1
Chapter 1
Big Data Technology Landscape
We are in the age of big data. Data has not only become the lifeblood of any organization, but is also growing
exponentially. Data generated today is several magnitudes larger than what was generated just a few years
ago. The challenge is how to get business value out of this data. This is the problem that big data–related
technologies aim to solve. Therefore, big data has become one of the hottest technology trends over the last
few years. Some of the most active open source projects are related to big data, and the number of these
projects is growing rapidly. The number of startups focused on big data has exploded in recent years. Large
established companies are making significant investments in big data technologies.
Although the term “big data” is hot, its definition is vague. People define it in different ways. One
definition relates to the volume of data; another definition relates to the richness of data. Some define big
data as data that is “too big” by traditional standards; whereas others define big data as data that captures
more nuances about the entity that it represents. An example of the former would be a dataset whose
volume exceeds petabytes or several terabytes. If this data were stored in a traditional relational database
(RDBMS) table, it would have billions of rows. An example of the latter definition is a dataset with extremely
wide rows. If this data were stored in a relational database table, it would have thousands of columns.
Another popular definition of big data is data characterized by three Vs: volume, velocity, and variety. I just
discussed volume. Velocity means that data is generated at a fast rate. Variety refers to the fact that data can
be unstructured, semi-structured, or multi-structured.
Standard relational databases could not easily handle big data. The core technology for these databases
was designed several decades ago when few organizations had petabytes or even terabytes of data.
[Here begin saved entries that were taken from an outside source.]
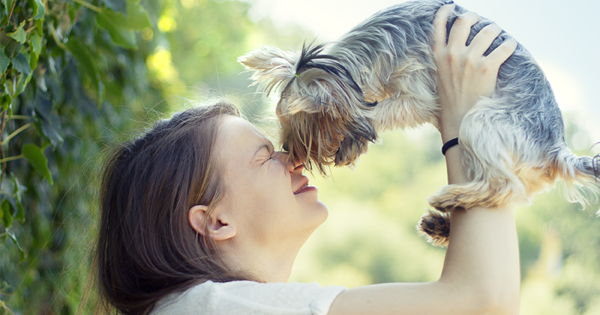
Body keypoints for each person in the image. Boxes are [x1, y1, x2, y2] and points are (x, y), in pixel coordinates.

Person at [95, 3, 520, 315]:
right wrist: (468, 123)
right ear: (216, 220)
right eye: (266, 156)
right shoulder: (210, 307)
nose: (295, 160)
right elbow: (484, 300)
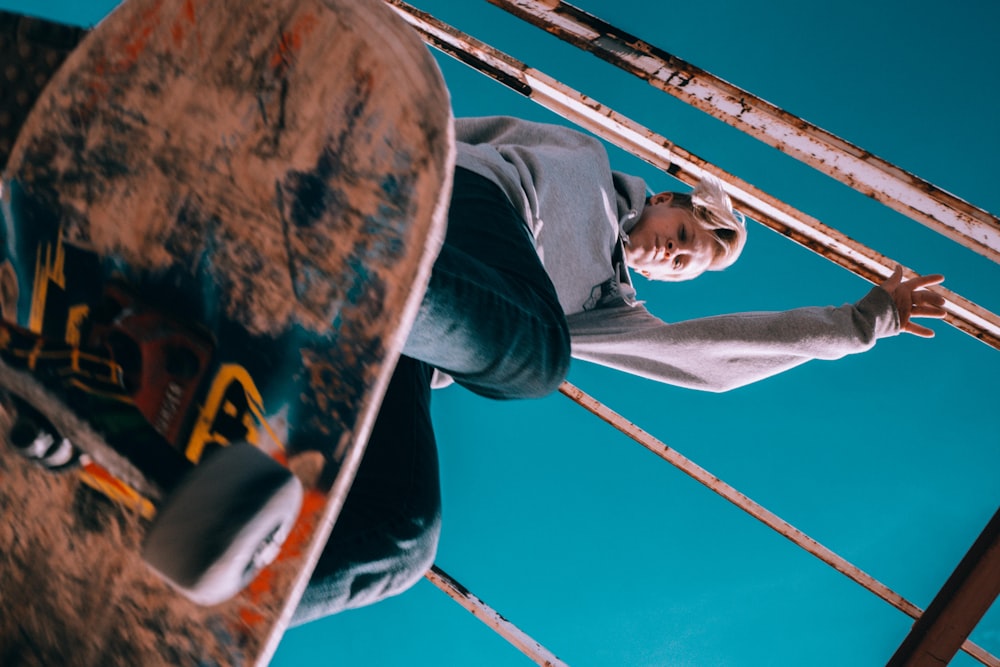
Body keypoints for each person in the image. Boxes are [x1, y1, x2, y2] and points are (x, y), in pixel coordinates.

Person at [291, 116, 946, 625]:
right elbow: (464, 136)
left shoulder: (606, 308)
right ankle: (328, 246)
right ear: (664, 200)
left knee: (402, 538)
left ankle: (214, 600)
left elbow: (704, 359)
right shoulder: (584, 160)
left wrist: (862, 322)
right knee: (540, 358)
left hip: (404, 339)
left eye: (682, 266)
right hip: (445, 207)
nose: (671, 255)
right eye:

Today
it is not uncommon for some organizations to generate terabytes of data every day. Not only the volume
of data, but also the rate at which it is being generated is exploding. Hence there was a need for new
technologies that could not only process and analyze large volume of data, but also ingest large volume of
data at a fast pace.
Other key driving factors for the big data technologies include scalability, high availability, and fault
tolerance at a low cost. Technology for processing and analyzing large datasets has been extensively
researched and available in the form of proprietary commercial products for a long time. For example, MPP
(massively parallel processing) databases have been around for a while. MPP databases use a “shared-
nothing” architecture, where data is stored and processed across a cluster of nodes. Each node comes with
its own set of CPUs, memory, and disks. They communicate via a network interconnect. Data is partitioned
across a cluster of nodes. There is no contention among the nodes, so they can all process data in parallel.
Examples of such databases include Teradata, Netezza, Greenplum, ParAccel, and Vertica. Teradata was
invented in the late 1970s, and by the 1990s, it was capable of processing terabytes of data. However,
proprietary MPP products are expensive. Not everybody can afford them.
This chapter introduces some of the open source big data–related technologies. Although it may seem
that the technologies covered in this chapter have been randomly picked, they are connected by a common
theme. They are used with Spark, or Spark provides a better alternative to some of these technologies. As you
start using Spark, you may run into these technologies. In addition, familiarity with these technologies will
help you better understand Spark, which we will introduce in Chapter 3.